Out of these, the energy levels, $\alpha +1.879\beta$, $\alpha +1.532\beta$, $\alpha +\beta$, $\alpha +0.347\beta$ are occupied by two electrons each.

Therefore, the energy of the conjugated molecule is calculated below.

    $\begin{array}{c}{E}_{\text{conjugated}}=2\left(\alpha +1.879\beta \right)+2\left(\alpha +1.532\beta \right)+2\left(\alpha +0.347\beta \right)+2\left(\alpha +\beta \right)\\ =8\alpha +9.516\beta \end{array}$

The energy of the isolated double bond is given below.
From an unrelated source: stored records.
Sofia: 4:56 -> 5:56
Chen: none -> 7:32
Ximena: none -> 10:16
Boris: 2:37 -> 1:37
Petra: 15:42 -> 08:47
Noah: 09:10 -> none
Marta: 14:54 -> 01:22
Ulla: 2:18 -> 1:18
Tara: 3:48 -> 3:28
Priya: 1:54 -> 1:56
    $\begin{array}{c}{E}_{\text{isolated}\text{double}\text{bond}}=8\left(\alpha +\beta \right)\\ =8\alpha +8\beta \end{array}$

Substitute the value of $E_{\text{conjugated}}$ and $E_{\text{isolated}\text{double}\text{bond}}$ in equation (2).

    $\begin{array}{c}\text{Delocalization}\text{energy}=8\alpha +9.516\beta -\left(8\alpha +8\beta \right)\\ =9.516\beta -8\beta \\ =1.516\beta \end{array}$

Therefore, the delocalization energy of octatetraene is $1.516\beta$.  This is less than the delocalization energy of cyclooctatetraene.  Therefore, cyclooctatetraene is more stable than hexatriene.